Copy everything in the forum thread below about the Methodist church in Cornwall, from "As soon as I'd" down to "into the churchyard.", word for word.

___ EXERCISE TEXT ___

# 'Praise' Methodist Church, Cornwall - March 2018



## urban-dorset (Mar 29, 2018)

A few weeks ago I went on a little road trip to Devon and Cornwall, and along the way I found this little church. 

As soon as I'd parked up across the road from it and got out, a man pulled up behind in his car and then asked me if I was going for a walk. "Yes", I said, and waited until he'd gone and then went into the churchyard. 

With hindsight I don't know why I did that - there was no reason why I couldn't go and have a look at the church. In fact it wasn't fenced off in any way AND the door was wide open! I wish I'd asked him about it now, as I can't find any history, not even a mention of it on the web. 

Amazingly, there was little sign of vandalism; all the decay seemed to be fairly natural. Although there wasn't that much to it, it was rather a peaceful little place to spend half an hour or so.

























































* This place was also known as 'Bastard Chapel' in another thread.


----------



## Electric (Mar 29, 2018)

Looks beautiful. Brilliant photos.


----------



## HughieD (Mar 30, 2018)

What a gem of a place and a fantastic set of pictures.


----------



## Scaramanger (Mar 30, 2018)

Did you check the building out to the side of this one ??


----------



## urban-dorset (Mar 30, 2018)

Scaramanger said:


> Did you check the building out to the side of this one ??



No, I know the one you mean, but I had three places to go to on that day. I might make a return at some point and have a look then.


----------



## The Wombat (Apr 3, 2018)

What a nice little find.
Excellent photos, love the organ shot


----------



## BikinGlynn (Apr 3, 2018)

Lovely pics, looks a great place.


----------



## Mikeymutt (Apr 3, 2018)

What a beautiful place and lovely shots too.my sort of place that one


----------



## urban-dorset (Apr 3, 2018)

Thank you everyone for the kind comments. Much appreciated.


----------



## prettyvacant71 (Apr 6, 2018)

Love the cob webs on the door knocker, good to see an organ still intact


----------



## Foxylady (Apr 6, 2018)

Lovely find and fab photos, Urban. I love the cobwebs on the doorknocker too.


----------



## freeclimb (May 17, 2018)

Some amazing shots there - I think the associated rectory may also be empty.


----------



## urban-dorset (May 17, 2018)

If you mean the house just behind, it was very much lived in when I was there. Looked like it had just been done up.


----------



## Wrench (May 23, 2018)

What a lovely little find
thanks for sharing


----------

___ DATA SECTION ___

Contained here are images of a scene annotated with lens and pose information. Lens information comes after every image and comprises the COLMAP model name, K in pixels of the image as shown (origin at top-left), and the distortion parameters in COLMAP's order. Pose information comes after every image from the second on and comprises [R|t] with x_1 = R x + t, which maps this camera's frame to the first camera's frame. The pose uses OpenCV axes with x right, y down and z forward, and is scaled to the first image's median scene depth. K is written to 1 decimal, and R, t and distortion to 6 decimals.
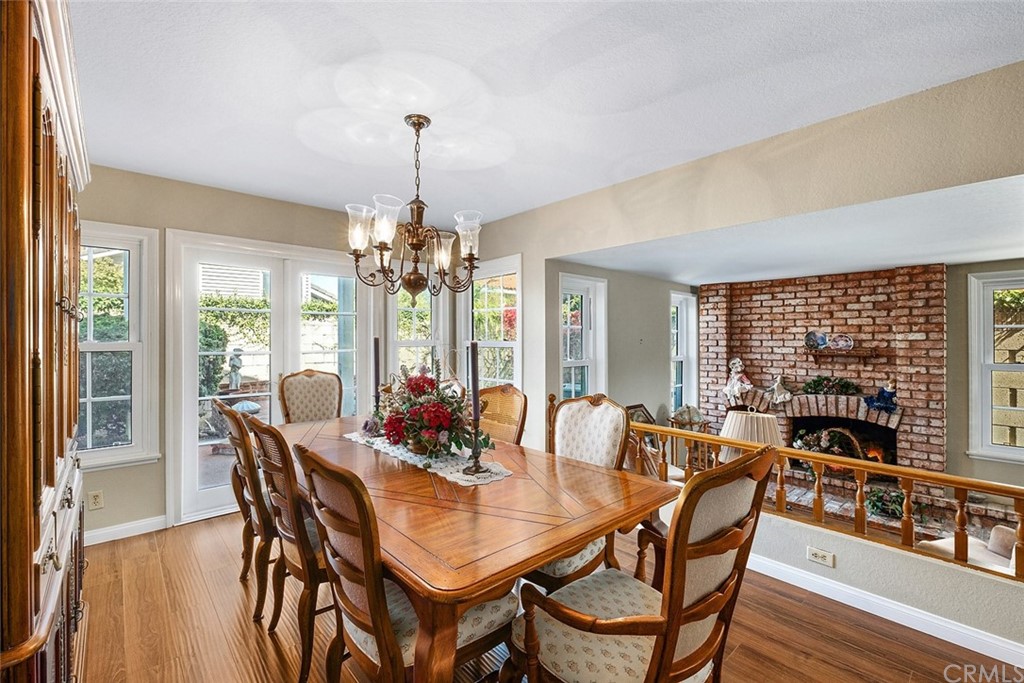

___
___ DATA SECTION ___

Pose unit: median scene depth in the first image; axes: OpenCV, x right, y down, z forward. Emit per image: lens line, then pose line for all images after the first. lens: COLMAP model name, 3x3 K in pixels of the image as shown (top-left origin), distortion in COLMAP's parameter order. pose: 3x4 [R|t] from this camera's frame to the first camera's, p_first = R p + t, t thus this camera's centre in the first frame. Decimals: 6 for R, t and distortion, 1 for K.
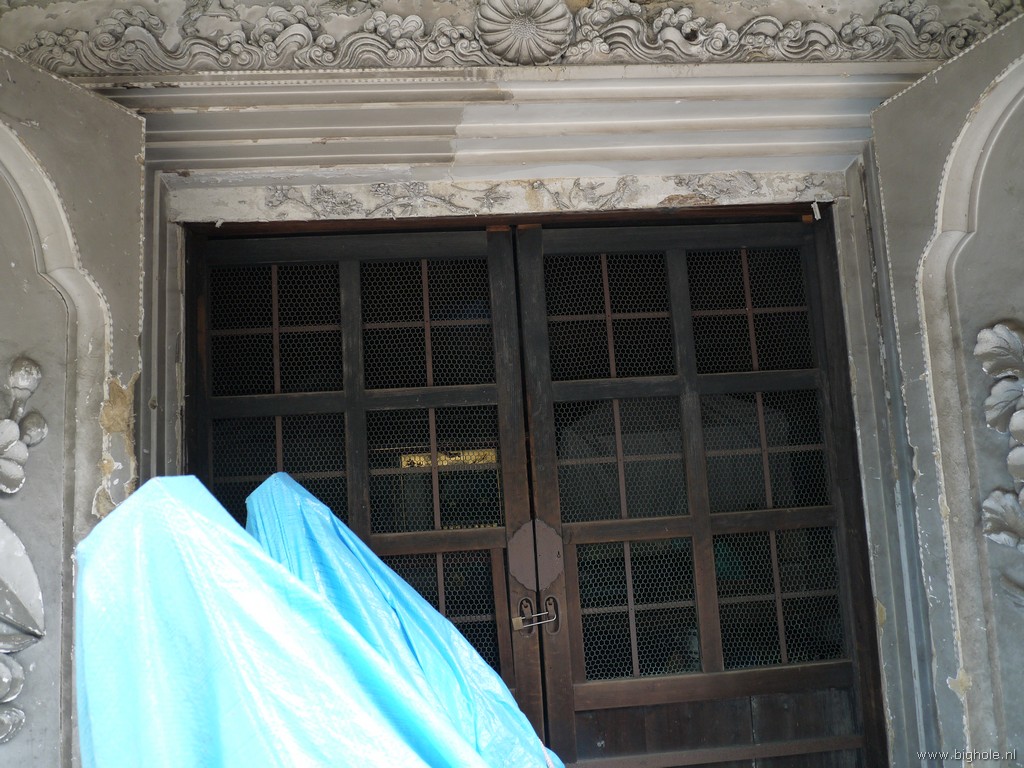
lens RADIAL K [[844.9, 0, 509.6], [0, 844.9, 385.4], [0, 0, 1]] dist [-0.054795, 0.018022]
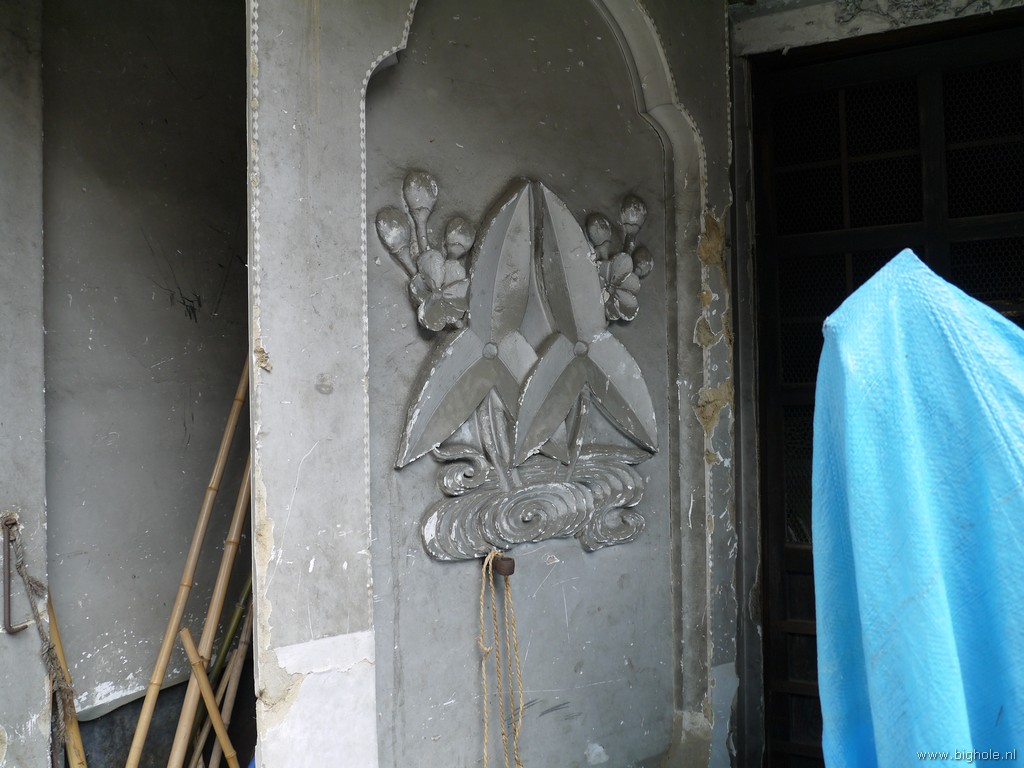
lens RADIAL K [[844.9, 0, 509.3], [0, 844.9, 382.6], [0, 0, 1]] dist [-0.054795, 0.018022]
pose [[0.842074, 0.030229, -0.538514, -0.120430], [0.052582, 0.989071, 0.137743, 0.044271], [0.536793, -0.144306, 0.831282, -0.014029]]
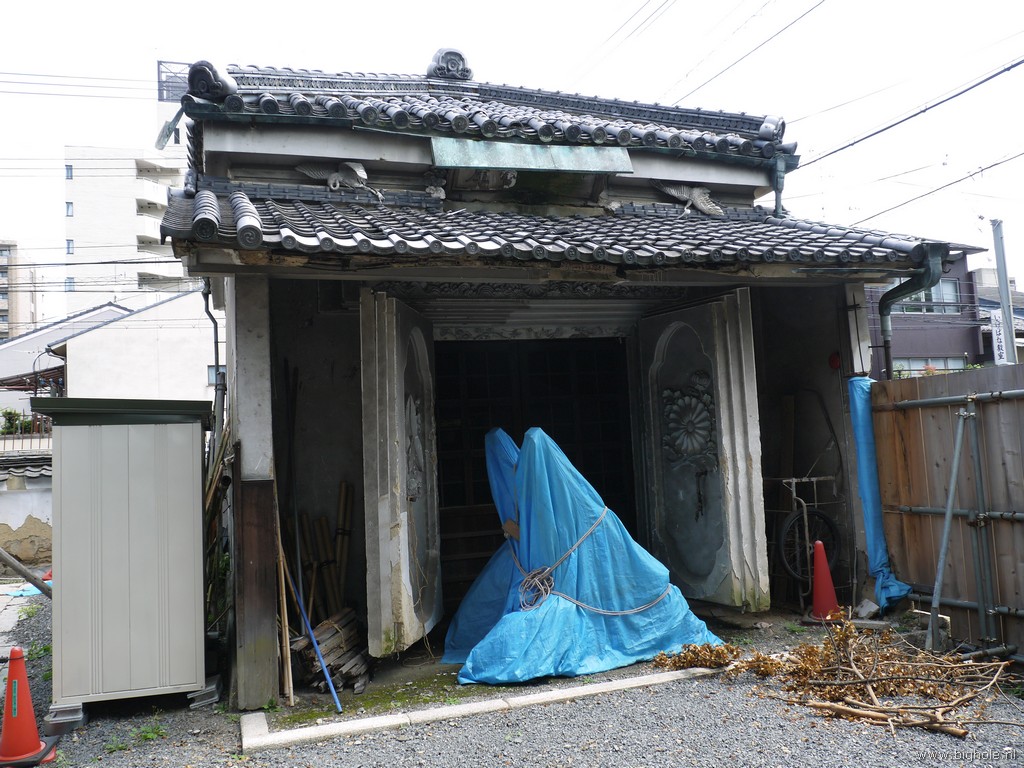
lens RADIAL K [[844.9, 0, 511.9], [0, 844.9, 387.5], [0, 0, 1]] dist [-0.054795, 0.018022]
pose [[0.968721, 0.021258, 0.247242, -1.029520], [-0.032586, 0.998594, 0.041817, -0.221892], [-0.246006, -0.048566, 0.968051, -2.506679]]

___
___ DATA SECTION ___

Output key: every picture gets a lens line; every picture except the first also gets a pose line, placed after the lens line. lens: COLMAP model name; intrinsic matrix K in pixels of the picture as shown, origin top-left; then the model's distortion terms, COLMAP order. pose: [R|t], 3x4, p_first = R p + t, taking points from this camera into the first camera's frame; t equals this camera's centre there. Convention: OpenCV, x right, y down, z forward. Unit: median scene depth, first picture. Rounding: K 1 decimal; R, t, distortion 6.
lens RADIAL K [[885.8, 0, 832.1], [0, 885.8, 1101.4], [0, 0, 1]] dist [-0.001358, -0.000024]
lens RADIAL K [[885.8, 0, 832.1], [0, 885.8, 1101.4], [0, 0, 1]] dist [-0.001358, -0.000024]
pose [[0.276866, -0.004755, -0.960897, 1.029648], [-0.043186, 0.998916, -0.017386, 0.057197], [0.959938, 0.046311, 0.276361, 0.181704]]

___

▸ YOUR SOLUTION:
As soon as I'd parked up across the road from it and got out, a man pulled up behind in his car and then asked me if I was going for a walk. "Yes", I said, and waited until he'd gone and then went into the churchyard.